Den Verdienst, der nach Arbeitsstunde abgerechnet wird, darf jedoch nicht mit einem Gehalt eines Angestellten gleichgesetzt werden. Es entspricht nämlich dem Umsatz eines selbstständigen Unternehmers. Also müssen aus diesem Stundenlohn auch sonstig anfallende Kosten wie Werbung, Verwaltung und Steuern gezahlt werden.

Nicht zu verachten sind auch nötige Rücklagen, die man als Freiberufler bilden sollte.
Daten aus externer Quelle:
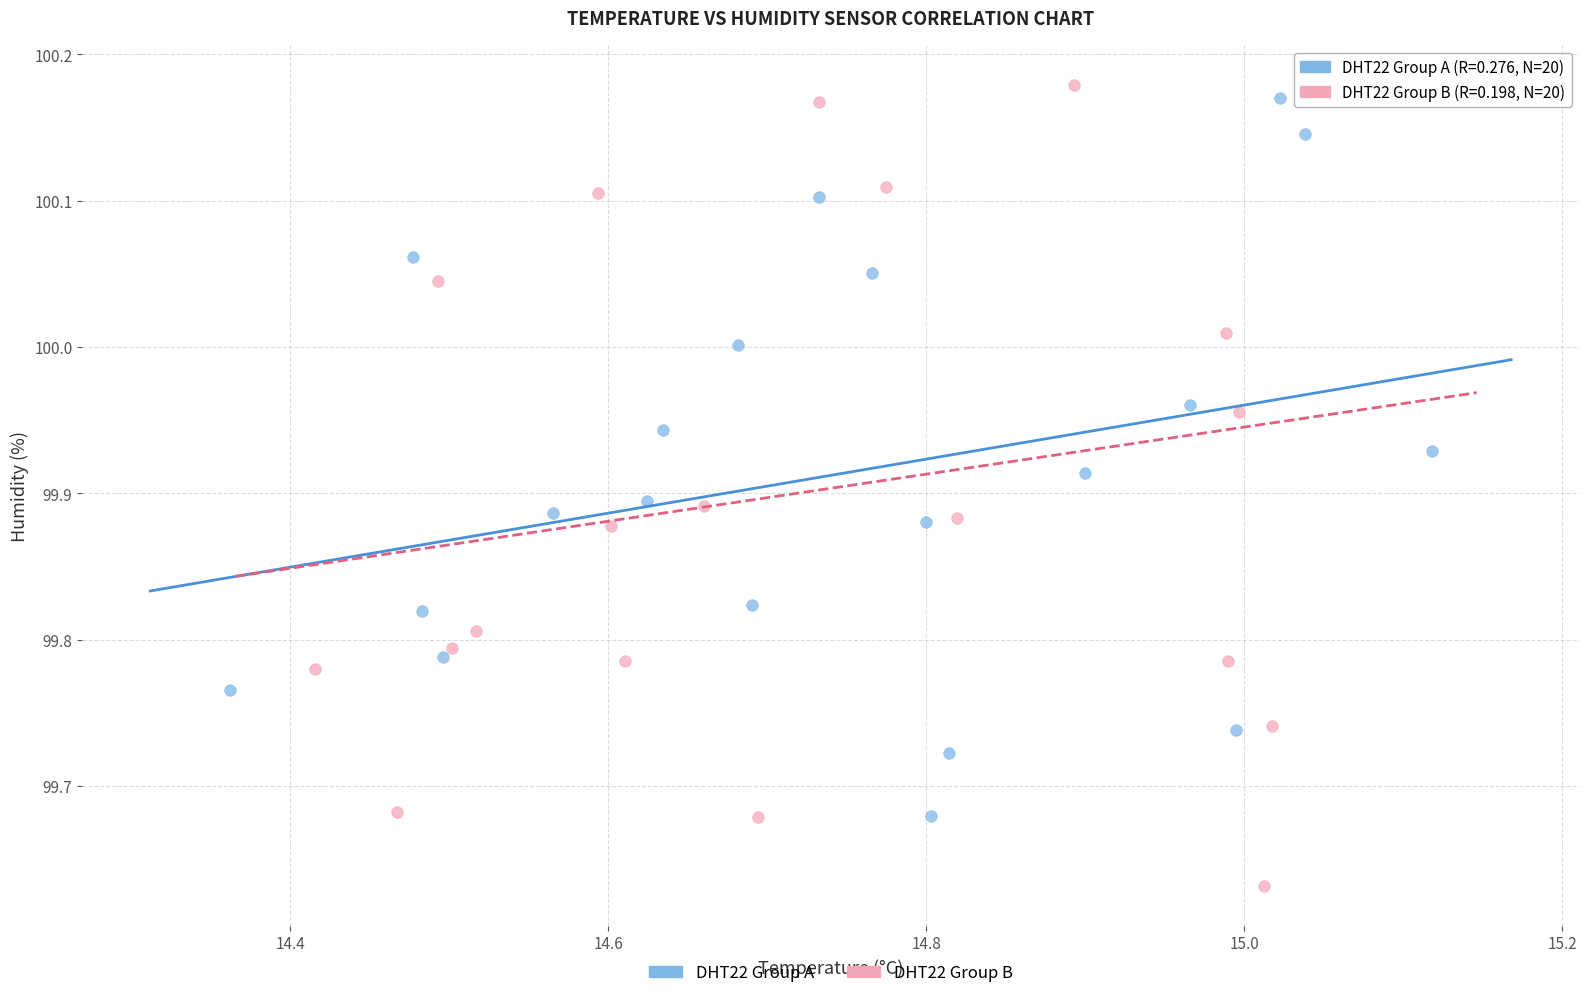

Which series reaches the minimum Y coordinate?

DHT22 Group B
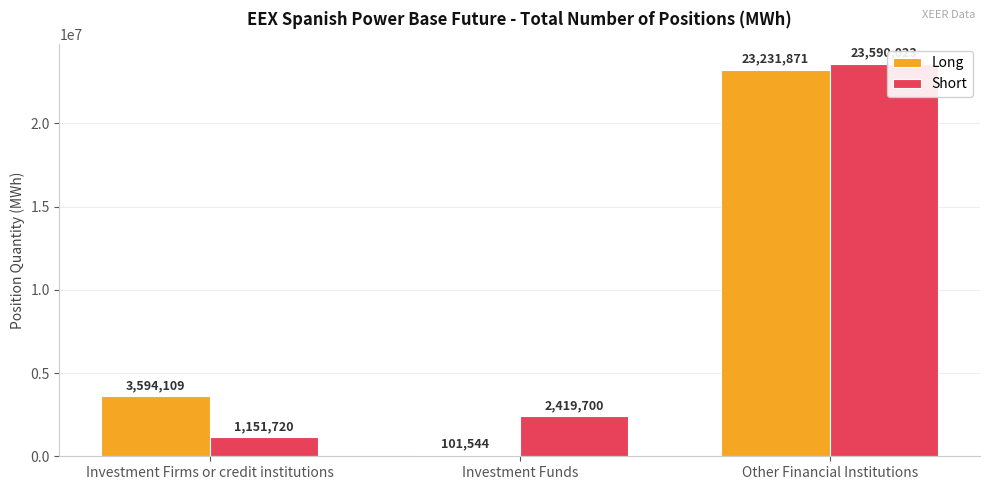

How many bars are there in total?

6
Denn auch wenn man keine Einnahmen erzielen sollte durch eine schlechte Auftragslage, so muss man für die Sozialversicherung & Co. weiterhin monatlich die nicht unerheblichen Kosten tragen.
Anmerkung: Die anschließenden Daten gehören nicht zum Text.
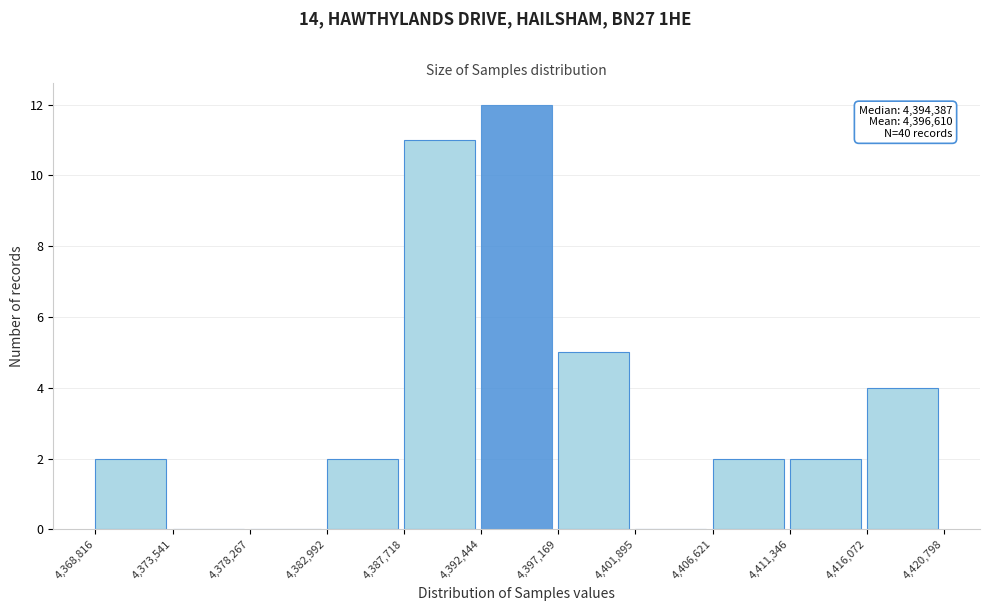

Over which range of the x-axis is the bar tallest?

4,392,444 to 4,397,169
Steuer Pflichten für freiberufliche Krankenschwestern

Zu den Steuerarten, die auftreten, gehören:

  • Einkommensteuer
  • Ggf. Körperschaftssteuer (falls als GmbH oder UG agiert werden sollte)
  • Ggf. Gewerbesteuer (sollte keine reine freiberufliche Tätigkeit ausgeführt werden)
  • Ggf. Umsatzsteuer (Für Dienstleistungen in der freiberuflichen Pflege werden i.d.R. keine Umsatzsteuern geltend gemacht!)

Gerade die Einkommensteuer ist als Freiberuflich zu beachten und am besten sollte man sich gleich 30-35 % der Einkünfte zur Seite legen für die spätere Steuerzahlung. Die Steuerzahlung erfolgt spätestens mit der ersten Steuererklärung.
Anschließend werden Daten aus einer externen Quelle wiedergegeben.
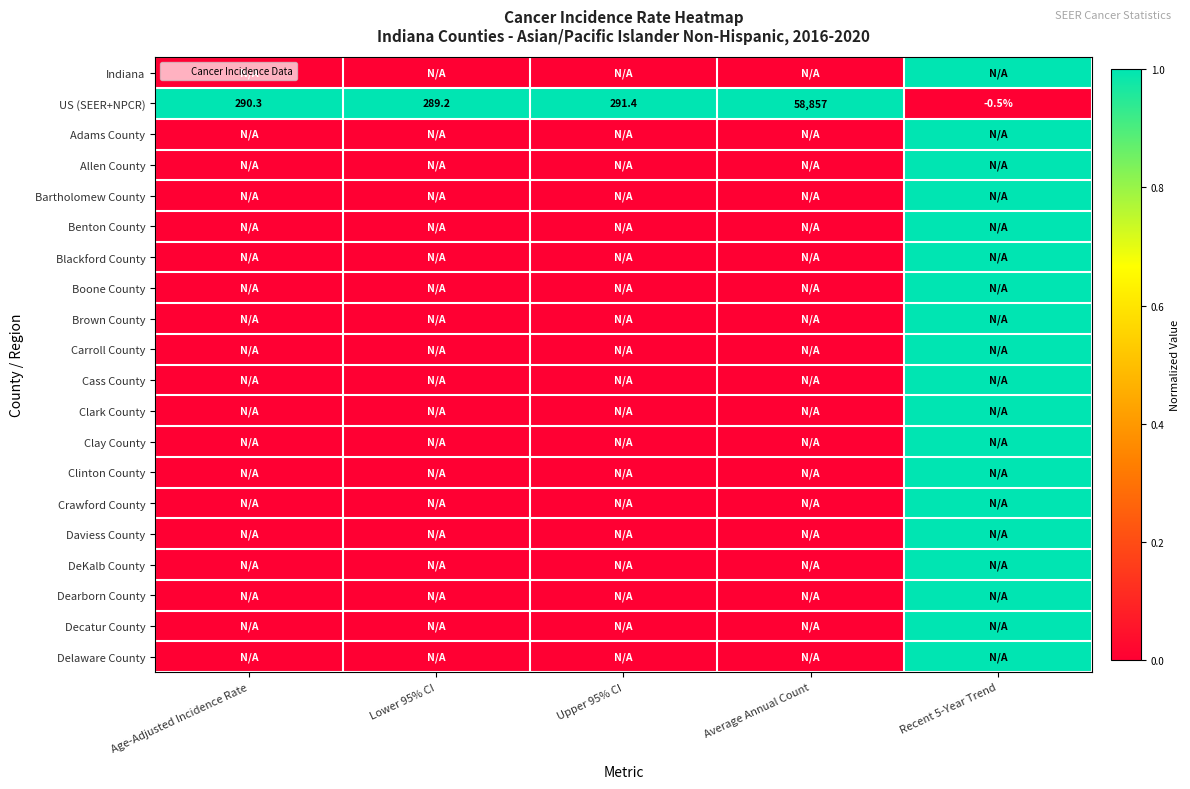

At which label is US (SEER+NPCR) closest to 29428?

Upper 95% CI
Stellen und Aufträge als freiberufliche Krankenschwester finden

Gleich zu den wachsenden Zahlen von freiberuflichen Pflegekräften, wächst die Anzahl von Vermittlungsagenturen für diese Sparte jährlich. Solche Agenturen vermitteln zwischen den Arbeitgebern und Freiberuflern. Zum Teil der Vermittlung gehört ebenfalls die administrative Arbeit dahinter. Die Vergütung der Dienstleistung wird in der Regel als Vermittlungsprovision vom Arbeitgeber getragen.

Unterstützend dazu gibt es auch Verbände wie den Bundesverband der freiberuflichen Pflegefachkräfte (BVFPK). Die BVFPK möchte ein Netzwerk aus Freiberuflern und Arbeitgebern schaffen und somit die Auftragssuchenden stärken.

Neben Vermittlungsagenturen und Verbänden gibt es einige Stellenbörsen, die sich auf Pflegeberufe spezialisieren. Neben Ärztestellen wird auch praktischArzt in der Zukunft regelmäßig über Möglichkeiten in dieser Sparte informieren.